A person shall give notice in writing, except as provided in par. (b)
A person may give oral notice if oral notice is permitted by the articles of incorporation or bylaws and not otherwise prohibited by this chapter.
Method of communication.
Unless otherwise provided in the articles of incorporation or bylaws, notice may be communicated in person, by telephone, telegraph, teletype, facsimile or other form of wire or wireless communication, or by mail or private carrier, and, if these forms of personal notice are impracticable, notice may be communicated by a newspaper of general circulation in the area where published, or by radio, television or other form of public broadcast communication.
Address to be used.
Written notice to a domestic corporation or a foreign corporation authorized to transact business in this state may be addressed to its registered agent at its registered office or to the domestic corporation or foreign corporation at its principal office. With respect to a foreign corporation that has not yet filed an annual report under s. 181.0214
, the address of the foreign corporation's principal office may be determined from its application for a certificate of authority.
History: 1997 a. 79
; 2021 a. 258
When court may order meeting or ballot.
If the requirements of this subsection are met, the circuit court for the county where a corporation's principal office is located, or if a corporation's principal office is not located in this state the circuit court for the county where the corporation's registered office is located, may order a corporation to hold a meeting of members, delegates or directors or may order a corporation to authorize a written ballot for obtaining the vote of members, delegates or directors. The court may enter an order under this subsection only if at least one of the following conditions is met:
Upon the petition of the attorney general or a director, officer, delegate or member of the corporation, the court determines that it is impractical or impossible for the corporation to call or conduct a meeting of its members, delegates or directors, or to otherwise obtain their consent, in the manner described in this chapter or the corporation's articles of incorporation or bylaws.

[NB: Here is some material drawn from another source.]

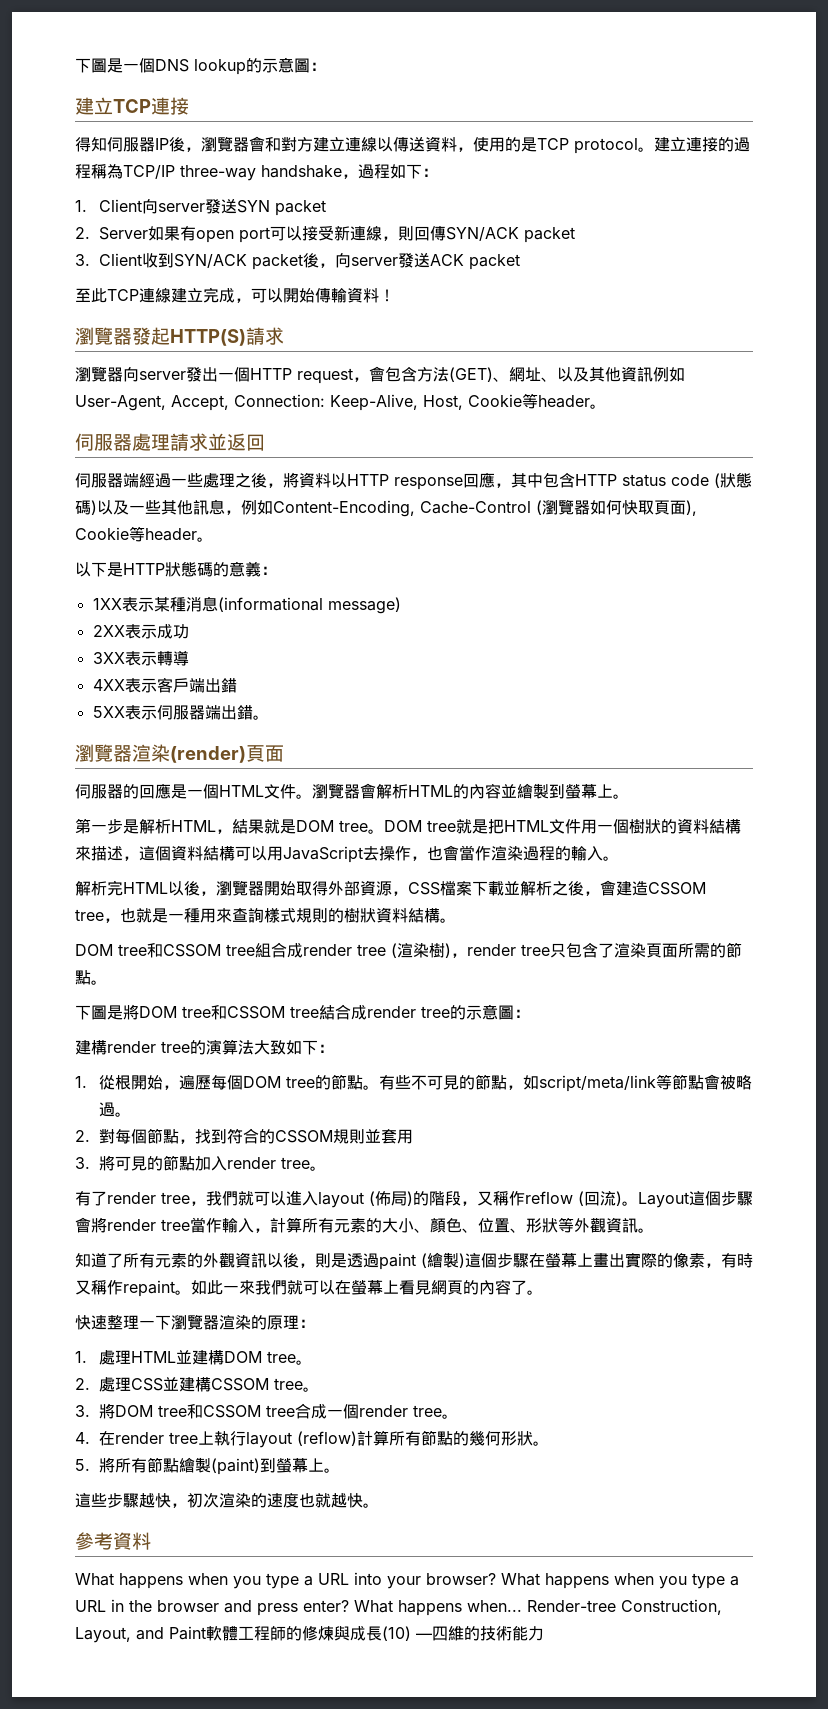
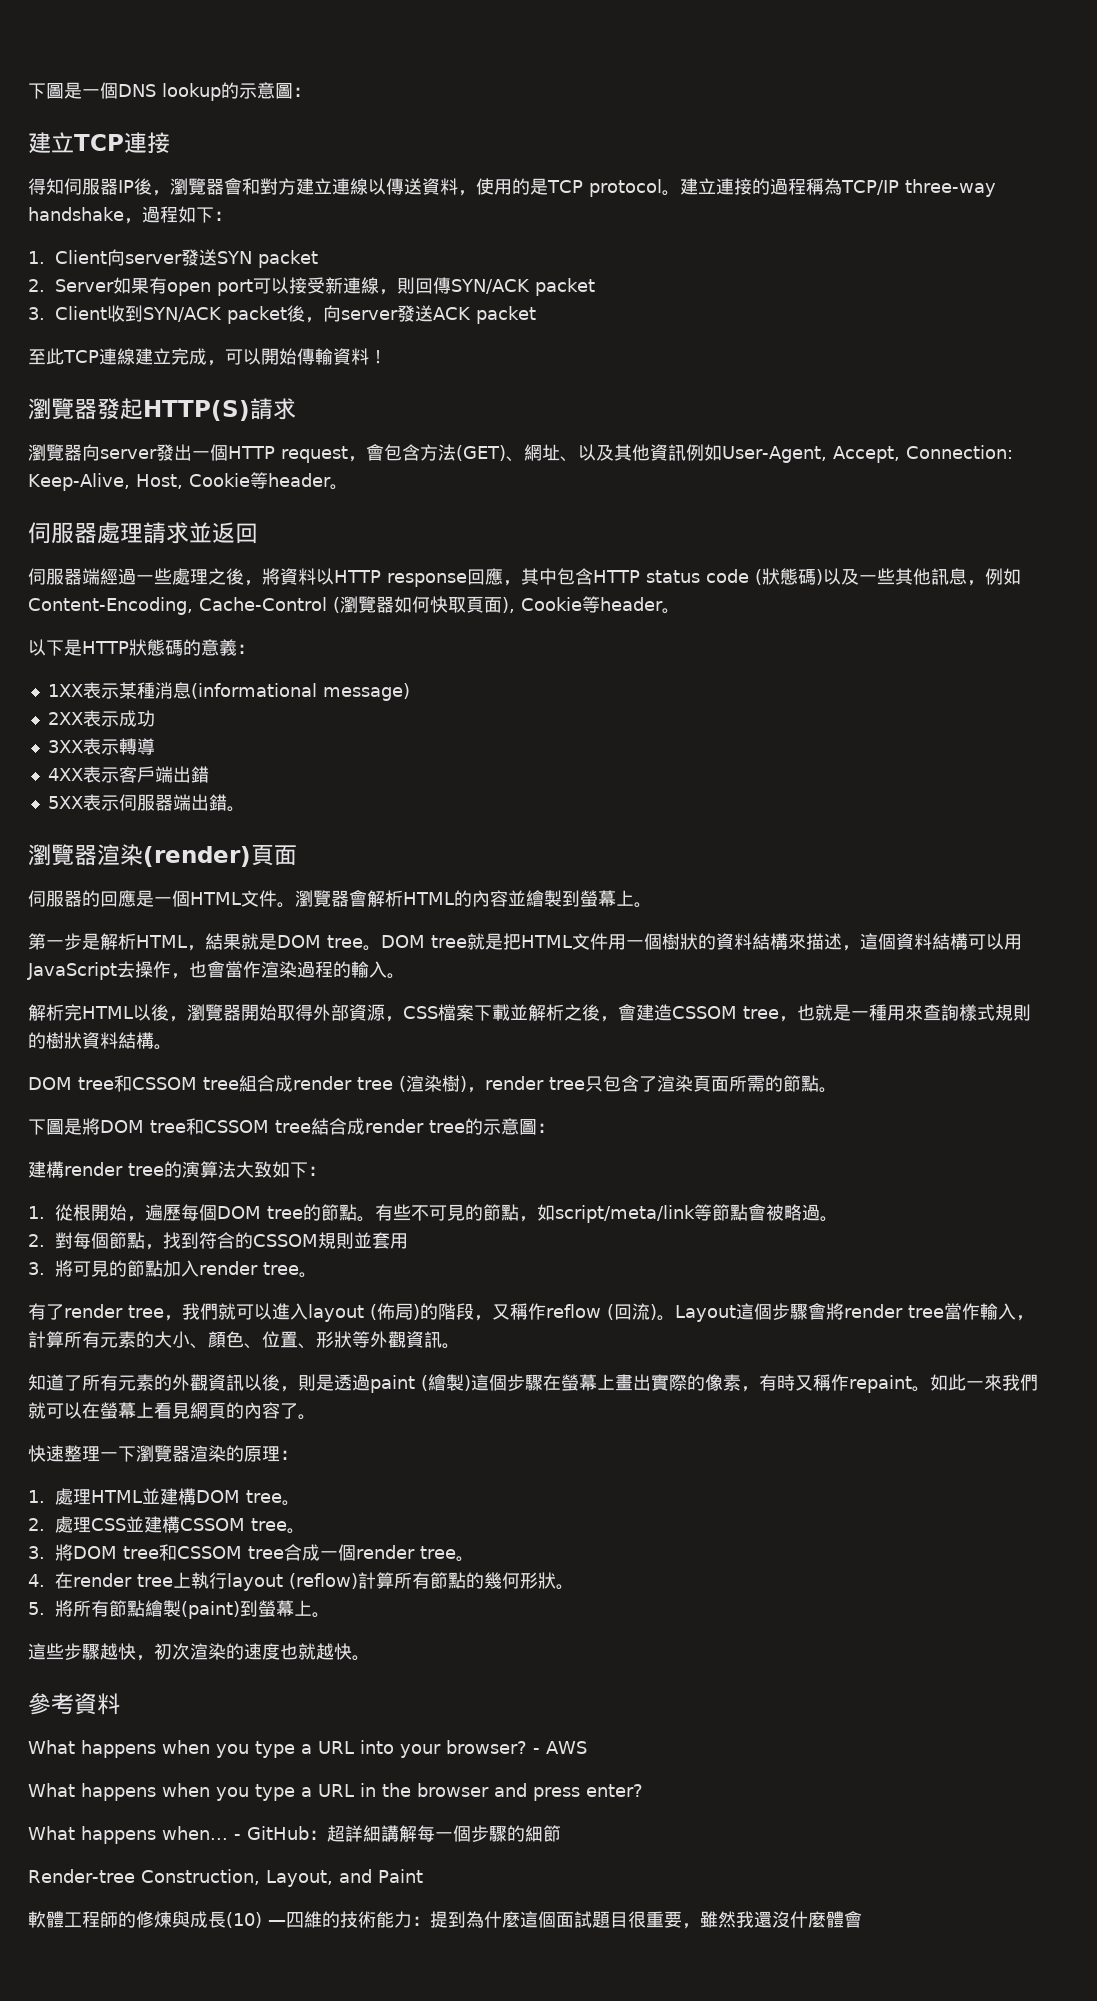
(496, 1579) none -> [533,1741,587,1754] - AWS //
(349, 1606) none -> (643, 1790) //
(522, 1606) none -> [234,1825,561,1842] - GitHub：超詳細講解每一個步驟的細節 //
(206, 1633) none -> (423, 1876) //
(544, 1633) none -> [412,1911,862,1929] ：提到為什麼這個面試題目很重要，雖然我還沒什麼體會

Upon the petition of a member or another person entitled to participate in an annual member meeting, the court determines that the annual meeting was not held within 6 months after the end of the corporation's fiscal year or 15 months after its last annual meeting.
Upon the petition of a member or another person entitled to participate in a regular meeting, the court determines that the regular meeting is not held within 40 days after the date by which it was required to be held.
Upon the petition of a member who signed a valid demand under s. 181.0702
for a special meeting or upon the petition of another person entitled to call a special meeting, the court determines that notice of the special meeting was not given within 30 days after the date on which the demand was delivered to a corporate officer or that the special meeting was not held in accordance with the notice.
The court shall, in an order issued under this section, provide for a method of notice reasonably designed to give actual notice to all persons who would be entitled to notice of a meeting held under the articles of incorporation, the bylaws and this chapter, whether or not the method results in actual notice to all such persons or conforms to s. 181.0141
. In a proceeding under this section the court may determine who the members, delegates or directors are.
In an order issued under this section, the court may dispense with any requirement relating to the holding of or voting at meetings or to obtaining votes, including any quorum requirement or any requirement as to the number or percentage of votes needed for approval, that would otherwise be imposed by the articles of incorporation or bylaws or this chapter. The court may fix alternate quorum or voting requirements and enter other orders necessary to accomplish the purpose of the meeting.